The United States Secretary of State, Hillary Rodham Clinton, has said that scheduling challenges made her trip to Nigeria very short.
Clinton, who has just ended a 10-day trip across West, East and South Africa, spent about three hours in discussions with Nigerian authorities while she spent at least a full working day in other countries.
While addressing staff of the US Embassy in Abuja on Friday, Clinton said that though the visit was short, it was an important one that shows the "vital relationship" between the two countries which the Embassy staff help to nurture.
Her visit to Nigeria was still doubtful when her office released her travel plan without Nigeria included though there had been expectations that Nigeria was part of the original travel plan but was omitted at the last minute.
Sources at US State Department at Washington DC and US Embassy in Abuja told LEADERSHIP that Clinton was billed to visit Nigeria last Thursday but the absence of President Goodluck Jonathan, who was then visiting the Caribbean, made her shelve that plan.

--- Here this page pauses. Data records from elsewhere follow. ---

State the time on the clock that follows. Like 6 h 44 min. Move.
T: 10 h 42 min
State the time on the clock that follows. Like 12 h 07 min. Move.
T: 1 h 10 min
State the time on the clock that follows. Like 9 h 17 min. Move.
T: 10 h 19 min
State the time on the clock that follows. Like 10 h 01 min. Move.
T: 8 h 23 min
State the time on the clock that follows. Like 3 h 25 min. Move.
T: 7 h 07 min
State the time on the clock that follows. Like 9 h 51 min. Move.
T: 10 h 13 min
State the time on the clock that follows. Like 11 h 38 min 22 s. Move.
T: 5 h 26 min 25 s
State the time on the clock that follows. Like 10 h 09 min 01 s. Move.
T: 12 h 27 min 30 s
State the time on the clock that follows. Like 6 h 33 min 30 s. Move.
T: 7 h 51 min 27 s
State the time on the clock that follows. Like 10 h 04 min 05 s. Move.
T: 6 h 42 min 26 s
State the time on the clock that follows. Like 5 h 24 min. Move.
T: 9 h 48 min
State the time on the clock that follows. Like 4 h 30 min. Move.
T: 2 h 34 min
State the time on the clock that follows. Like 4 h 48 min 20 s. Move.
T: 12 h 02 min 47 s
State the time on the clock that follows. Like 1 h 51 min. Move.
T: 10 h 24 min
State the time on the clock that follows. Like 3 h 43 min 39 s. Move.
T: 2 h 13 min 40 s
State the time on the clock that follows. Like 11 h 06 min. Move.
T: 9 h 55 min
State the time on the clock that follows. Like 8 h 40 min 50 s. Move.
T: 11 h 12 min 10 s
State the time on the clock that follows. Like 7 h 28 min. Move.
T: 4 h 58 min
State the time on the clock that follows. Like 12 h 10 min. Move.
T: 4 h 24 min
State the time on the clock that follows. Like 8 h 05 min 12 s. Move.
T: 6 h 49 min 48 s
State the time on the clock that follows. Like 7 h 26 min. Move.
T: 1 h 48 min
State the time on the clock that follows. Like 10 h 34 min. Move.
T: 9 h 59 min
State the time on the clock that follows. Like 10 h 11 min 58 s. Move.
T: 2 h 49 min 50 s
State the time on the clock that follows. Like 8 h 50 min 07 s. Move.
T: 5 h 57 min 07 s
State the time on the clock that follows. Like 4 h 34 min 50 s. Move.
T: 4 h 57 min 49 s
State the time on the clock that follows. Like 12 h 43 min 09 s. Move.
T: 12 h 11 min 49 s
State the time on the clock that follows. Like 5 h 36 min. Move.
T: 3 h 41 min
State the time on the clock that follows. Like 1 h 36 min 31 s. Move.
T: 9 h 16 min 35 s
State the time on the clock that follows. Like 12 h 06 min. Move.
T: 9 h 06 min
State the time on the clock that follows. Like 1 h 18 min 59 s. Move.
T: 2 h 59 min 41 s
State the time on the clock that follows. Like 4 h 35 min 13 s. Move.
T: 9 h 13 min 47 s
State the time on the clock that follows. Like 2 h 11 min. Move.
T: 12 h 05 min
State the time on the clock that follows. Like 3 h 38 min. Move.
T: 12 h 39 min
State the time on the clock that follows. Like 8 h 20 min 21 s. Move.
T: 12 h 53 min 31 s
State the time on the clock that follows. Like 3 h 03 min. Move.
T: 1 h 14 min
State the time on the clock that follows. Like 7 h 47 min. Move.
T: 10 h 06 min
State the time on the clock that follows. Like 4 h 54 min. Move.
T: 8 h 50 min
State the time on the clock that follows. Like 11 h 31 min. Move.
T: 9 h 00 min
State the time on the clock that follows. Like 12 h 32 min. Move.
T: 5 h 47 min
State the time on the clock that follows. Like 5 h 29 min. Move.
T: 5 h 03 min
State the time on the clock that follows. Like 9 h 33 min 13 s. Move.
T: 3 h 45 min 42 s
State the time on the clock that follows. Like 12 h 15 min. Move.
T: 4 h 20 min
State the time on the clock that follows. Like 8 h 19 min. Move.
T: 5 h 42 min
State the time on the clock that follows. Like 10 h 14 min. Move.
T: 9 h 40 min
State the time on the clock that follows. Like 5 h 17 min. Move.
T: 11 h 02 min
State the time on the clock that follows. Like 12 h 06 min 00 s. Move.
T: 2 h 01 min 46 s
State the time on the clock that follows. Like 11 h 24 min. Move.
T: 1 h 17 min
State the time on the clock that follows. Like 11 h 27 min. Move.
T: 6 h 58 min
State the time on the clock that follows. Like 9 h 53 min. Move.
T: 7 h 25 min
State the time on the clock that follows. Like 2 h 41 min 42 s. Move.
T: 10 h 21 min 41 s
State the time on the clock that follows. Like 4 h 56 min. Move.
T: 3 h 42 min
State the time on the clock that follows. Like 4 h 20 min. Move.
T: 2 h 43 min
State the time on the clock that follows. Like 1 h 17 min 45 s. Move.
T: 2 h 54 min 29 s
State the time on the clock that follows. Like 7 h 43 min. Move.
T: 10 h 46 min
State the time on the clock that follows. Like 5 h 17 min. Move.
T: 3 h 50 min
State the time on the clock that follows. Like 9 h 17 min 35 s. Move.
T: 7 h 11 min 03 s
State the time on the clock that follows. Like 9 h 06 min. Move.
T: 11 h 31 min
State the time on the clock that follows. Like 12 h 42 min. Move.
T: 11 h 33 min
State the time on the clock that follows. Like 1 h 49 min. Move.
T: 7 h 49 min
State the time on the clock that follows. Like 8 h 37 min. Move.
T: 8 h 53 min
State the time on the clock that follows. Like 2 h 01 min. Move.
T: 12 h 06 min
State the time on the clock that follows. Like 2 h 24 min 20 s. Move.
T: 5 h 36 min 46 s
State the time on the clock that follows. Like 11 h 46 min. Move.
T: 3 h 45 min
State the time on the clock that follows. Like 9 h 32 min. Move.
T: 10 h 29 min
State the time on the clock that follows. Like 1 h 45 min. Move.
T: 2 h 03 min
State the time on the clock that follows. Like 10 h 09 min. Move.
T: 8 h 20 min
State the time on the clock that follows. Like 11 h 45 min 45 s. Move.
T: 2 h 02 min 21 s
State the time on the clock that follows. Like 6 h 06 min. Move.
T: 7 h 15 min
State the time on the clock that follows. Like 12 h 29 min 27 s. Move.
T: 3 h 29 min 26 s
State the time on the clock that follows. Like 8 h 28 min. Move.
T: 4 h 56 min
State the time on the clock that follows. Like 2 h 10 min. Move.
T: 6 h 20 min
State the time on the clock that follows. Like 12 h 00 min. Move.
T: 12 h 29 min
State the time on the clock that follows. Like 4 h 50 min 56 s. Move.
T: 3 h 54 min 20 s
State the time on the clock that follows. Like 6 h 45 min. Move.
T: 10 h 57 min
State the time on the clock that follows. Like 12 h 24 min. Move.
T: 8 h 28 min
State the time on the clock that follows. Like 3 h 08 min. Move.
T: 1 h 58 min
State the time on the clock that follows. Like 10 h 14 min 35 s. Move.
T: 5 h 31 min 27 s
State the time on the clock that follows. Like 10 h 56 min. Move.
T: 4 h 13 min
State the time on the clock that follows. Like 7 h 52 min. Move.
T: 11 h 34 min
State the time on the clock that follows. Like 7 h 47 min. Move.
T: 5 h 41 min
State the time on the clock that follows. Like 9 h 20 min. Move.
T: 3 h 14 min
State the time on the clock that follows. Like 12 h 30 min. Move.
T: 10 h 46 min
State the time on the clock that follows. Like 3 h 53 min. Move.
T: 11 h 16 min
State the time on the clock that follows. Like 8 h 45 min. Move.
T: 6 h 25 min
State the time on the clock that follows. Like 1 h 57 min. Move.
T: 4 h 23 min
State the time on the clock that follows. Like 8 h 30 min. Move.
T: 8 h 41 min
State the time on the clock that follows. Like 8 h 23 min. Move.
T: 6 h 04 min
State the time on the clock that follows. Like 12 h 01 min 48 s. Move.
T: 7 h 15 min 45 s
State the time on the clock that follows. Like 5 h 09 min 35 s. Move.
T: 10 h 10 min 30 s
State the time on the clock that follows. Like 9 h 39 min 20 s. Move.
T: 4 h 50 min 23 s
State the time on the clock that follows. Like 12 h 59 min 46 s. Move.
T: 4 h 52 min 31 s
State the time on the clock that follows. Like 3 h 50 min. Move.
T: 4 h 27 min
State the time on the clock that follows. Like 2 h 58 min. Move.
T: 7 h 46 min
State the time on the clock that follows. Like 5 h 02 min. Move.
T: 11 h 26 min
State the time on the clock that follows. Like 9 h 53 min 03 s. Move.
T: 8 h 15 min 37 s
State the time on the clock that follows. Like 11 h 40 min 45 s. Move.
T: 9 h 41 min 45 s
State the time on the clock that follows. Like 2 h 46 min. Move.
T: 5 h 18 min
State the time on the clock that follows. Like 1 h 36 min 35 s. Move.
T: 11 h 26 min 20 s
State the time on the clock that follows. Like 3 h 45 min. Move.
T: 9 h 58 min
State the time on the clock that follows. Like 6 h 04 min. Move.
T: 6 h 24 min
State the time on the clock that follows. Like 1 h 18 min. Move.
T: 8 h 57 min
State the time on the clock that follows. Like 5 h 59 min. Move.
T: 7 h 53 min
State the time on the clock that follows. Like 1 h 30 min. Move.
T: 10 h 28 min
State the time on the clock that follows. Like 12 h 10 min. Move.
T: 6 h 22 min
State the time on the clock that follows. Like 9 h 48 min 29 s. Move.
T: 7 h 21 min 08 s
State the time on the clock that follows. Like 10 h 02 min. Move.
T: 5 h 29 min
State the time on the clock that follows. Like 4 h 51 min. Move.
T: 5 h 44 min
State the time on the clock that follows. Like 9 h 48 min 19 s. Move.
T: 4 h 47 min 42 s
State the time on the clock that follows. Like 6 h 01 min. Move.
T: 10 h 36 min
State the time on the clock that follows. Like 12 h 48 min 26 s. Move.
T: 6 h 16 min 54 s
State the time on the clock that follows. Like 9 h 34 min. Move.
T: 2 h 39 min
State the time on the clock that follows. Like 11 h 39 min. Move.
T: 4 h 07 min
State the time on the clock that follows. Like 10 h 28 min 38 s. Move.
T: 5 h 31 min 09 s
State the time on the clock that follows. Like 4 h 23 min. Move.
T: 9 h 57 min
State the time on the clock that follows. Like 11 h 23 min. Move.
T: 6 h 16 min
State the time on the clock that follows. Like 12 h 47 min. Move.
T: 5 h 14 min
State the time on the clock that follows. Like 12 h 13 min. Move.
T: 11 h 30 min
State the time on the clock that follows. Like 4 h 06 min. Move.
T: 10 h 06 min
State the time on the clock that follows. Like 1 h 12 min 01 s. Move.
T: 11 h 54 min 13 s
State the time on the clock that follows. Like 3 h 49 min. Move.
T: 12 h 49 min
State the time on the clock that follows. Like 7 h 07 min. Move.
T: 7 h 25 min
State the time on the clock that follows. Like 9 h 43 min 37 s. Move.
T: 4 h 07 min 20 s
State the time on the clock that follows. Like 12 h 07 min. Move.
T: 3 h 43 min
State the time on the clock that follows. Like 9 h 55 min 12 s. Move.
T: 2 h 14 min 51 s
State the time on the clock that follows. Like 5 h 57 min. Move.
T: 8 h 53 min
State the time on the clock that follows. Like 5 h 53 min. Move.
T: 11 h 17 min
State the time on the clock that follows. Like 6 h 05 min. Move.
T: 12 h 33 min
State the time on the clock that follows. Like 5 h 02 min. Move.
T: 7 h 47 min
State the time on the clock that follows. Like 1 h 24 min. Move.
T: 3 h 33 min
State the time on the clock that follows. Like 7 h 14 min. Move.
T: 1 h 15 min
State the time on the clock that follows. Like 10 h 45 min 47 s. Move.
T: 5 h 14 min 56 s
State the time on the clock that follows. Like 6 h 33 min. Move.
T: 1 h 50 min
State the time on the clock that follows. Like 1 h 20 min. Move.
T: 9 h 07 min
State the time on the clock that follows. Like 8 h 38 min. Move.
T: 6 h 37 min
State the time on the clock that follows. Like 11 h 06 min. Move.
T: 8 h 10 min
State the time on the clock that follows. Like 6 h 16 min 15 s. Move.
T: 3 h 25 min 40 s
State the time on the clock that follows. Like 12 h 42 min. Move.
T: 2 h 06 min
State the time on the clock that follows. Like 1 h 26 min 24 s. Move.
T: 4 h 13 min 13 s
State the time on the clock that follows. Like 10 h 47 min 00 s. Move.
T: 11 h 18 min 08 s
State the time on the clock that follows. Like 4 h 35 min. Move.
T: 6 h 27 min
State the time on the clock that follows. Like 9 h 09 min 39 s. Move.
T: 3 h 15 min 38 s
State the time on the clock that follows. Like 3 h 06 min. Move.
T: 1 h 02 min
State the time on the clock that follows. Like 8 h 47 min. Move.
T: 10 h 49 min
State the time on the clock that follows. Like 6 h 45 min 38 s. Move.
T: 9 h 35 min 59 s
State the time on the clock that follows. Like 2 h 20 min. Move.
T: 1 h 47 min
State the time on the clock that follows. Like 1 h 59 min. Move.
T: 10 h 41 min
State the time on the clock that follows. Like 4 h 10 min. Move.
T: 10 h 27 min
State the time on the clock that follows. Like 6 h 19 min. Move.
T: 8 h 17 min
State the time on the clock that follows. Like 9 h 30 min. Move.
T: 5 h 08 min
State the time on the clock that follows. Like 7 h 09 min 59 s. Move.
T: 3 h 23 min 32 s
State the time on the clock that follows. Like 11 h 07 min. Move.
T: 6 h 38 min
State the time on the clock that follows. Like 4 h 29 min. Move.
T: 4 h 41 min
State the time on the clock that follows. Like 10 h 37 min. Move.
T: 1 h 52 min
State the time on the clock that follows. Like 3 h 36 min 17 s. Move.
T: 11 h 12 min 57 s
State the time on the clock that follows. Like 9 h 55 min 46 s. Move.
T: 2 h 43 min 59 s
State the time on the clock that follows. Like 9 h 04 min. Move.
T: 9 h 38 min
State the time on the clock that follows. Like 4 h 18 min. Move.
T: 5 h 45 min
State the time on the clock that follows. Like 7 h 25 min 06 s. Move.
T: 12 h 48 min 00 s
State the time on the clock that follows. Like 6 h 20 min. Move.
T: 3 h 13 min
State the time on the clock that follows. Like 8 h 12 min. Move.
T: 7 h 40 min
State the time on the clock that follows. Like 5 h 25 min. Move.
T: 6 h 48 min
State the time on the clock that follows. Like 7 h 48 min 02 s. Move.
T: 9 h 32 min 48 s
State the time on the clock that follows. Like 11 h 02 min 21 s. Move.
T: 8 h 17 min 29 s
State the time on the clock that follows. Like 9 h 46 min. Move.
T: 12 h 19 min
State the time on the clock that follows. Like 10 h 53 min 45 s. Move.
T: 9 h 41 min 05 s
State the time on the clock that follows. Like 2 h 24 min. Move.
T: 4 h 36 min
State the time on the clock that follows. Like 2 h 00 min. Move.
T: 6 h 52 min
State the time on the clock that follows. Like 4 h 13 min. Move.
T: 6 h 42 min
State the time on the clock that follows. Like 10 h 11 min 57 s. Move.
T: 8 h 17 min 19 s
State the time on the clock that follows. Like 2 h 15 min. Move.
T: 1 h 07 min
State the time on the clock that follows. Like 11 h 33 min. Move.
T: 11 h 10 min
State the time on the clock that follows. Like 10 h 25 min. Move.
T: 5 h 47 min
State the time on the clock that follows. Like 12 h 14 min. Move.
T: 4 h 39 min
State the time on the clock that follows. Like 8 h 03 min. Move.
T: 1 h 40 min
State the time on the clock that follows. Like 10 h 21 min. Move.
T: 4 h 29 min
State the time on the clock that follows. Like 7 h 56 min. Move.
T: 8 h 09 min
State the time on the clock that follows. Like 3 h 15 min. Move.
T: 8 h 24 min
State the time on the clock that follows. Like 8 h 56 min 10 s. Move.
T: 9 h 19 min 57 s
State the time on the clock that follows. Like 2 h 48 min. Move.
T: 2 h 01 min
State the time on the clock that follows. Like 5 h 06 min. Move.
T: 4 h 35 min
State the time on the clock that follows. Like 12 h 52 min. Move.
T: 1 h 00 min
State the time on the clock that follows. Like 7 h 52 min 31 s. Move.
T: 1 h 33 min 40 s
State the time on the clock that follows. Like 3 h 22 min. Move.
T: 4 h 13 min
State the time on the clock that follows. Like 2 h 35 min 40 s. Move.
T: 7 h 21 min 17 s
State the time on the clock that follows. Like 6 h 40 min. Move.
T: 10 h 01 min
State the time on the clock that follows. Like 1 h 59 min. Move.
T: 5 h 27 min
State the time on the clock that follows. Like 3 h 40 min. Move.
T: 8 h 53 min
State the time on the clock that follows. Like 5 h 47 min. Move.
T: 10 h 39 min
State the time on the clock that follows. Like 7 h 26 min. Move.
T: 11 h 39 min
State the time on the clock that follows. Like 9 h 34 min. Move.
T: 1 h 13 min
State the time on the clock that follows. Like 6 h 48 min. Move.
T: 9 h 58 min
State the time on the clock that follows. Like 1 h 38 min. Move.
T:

An official US Embassy statement made available to LEADERSHIP last Thursday, August 2, read "A visit in Nigeria by U.S. Secretary of State Hilary Clinton is still possible depending on logistics."
It was gathered that her visit to Nigeria was moved to the end of her trip so that she can briefly stop over in Nigeria en route the funeral of President Atta Mills of Ghana on Friday, August 10.
While addressing the US Embassy in Abuja, Clinton condoled with the families of "friends and colleagues that were lost in the [Dana] airplane crash two months ago. And I want to express my personal condolences to the families of Anthony Okara and the five Nigerians who worked for our local partner organizations."
She said that Nigeria has made progress since the last time she visited three years ago.
Clinton said, "We've seen elections that were free and fair, a government working to institute transparency and reform, admirable leadership in regional and global affairs. And at the same time, we know Nigeria is facing serious threats from extremism. But through every one of these issues and many, many more, you have provided invaluable assistance to the Nigerian people."
Also, while addressing the media after discussions with Nigerian authorities, Clinton said the US is committed to a strong partnership with Nigeria.
She said, "We consider it absolutely vital, and through our bi-national commission, which, as you mentioned, has helped us to expand and deepen our cooperation on a full range of issues, we are working on economic matters, the improvement and the productivity of agriculture, education and health, security, the diversification of your economy, and so much more."
The US Secretary of State promised that the US is determined to help Nigerian government to provide better opportunities for all Nigerians - north, south, east, west - every young boy and girl to have a chance to fulfil his or her God-given potential."